One radioactive waste repository is on the territory of Donetsk Treasury Chemical Plant, which is under the control of militants.
The waste with unknown levels of radioactivity was buried in near-surface repositories. Some items there have significant levels of radioactivity at tens, possibly hundreds Curie. The exact volumes of radioactive waste, as well as the engineering design of burial facilities are not known.
In 2013, NATO and Ukraine signed an agreement on the reburial of radioactive waste. In 2015, Ukraine ratified the treaty. In the winter of 2016, works began on Vakulenchuk burial ground.

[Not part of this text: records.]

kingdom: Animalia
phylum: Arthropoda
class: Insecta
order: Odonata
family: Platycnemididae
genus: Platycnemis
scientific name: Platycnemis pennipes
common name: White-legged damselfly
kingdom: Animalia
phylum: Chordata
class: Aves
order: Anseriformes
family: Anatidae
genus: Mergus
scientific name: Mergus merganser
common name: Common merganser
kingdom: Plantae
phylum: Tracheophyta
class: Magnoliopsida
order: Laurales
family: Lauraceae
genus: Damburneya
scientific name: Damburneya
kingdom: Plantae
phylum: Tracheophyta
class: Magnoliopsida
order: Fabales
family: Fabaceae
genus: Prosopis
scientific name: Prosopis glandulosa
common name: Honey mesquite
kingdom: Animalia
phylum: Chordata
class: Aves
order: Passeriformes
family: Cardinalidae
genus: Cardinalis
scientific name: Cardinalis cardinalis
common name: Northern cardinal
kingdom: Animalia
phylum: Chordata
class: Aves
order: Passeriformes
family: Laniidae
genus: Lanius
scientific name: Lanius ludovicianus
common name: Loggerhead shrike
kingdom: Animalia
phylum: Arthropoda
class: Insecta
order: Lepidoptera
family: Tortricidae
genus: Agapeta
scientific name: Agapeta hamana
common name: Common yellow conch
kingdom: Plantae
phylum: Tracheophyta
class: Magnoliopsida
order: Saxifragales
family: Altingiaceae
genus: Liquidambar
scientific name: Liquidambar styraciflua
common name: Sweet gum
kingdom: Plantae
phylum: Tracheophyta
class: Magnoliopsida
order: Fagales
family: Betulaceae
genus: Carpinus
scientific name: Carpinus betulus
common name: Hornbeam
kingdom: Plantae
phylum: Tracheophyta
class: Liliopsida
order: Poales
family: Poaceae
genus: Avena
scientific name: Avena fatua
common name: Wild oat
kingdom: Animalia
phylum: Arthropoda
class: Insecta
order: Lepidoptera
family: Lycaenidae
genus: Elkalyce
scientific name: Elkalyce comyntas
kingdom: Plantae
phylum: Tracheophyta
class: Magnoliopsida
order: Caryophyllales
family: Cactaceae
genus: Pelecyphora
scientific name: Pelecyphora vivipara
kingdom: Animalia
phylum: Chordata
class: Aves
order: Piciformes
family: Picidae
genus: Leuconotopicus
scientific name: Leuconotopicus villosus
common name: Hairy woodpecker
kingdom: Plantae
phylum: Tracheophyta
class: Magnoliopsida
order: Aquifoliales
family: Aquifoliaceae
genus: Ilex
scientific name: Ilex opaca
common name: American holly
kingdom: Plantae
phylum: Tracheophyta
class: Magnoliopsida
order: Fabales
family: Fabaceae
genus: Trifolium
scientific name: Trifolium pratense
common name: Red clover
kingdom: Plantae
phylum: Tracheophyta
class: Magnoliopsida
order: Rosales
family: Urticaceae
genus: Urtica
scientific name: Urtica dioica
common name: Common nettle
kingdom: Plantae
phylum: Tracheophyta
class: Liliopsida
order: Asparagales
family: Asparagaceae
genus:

According to the press service of the State Nuclear Regulatory Committee it was the place of storage of decommissioned sources of ionizing radiation (SIR), which were used to calibrate equipment.
As part of the liquidation of the burial, radioactive waste has been removed from both the storage building and the surrounding areas. Burial structures were dismantled, and the surrounding territory was reclaimed.
Some waste sources of ionizing radiation were taken for storage at the Kyiv Interregional Special Combine. Solid sources of ionizing radiation in the form of reinforced concrete structures and cemented liquid IRS were transferred to the Buryakivka burial facility in the Chernobyl exclusion zone.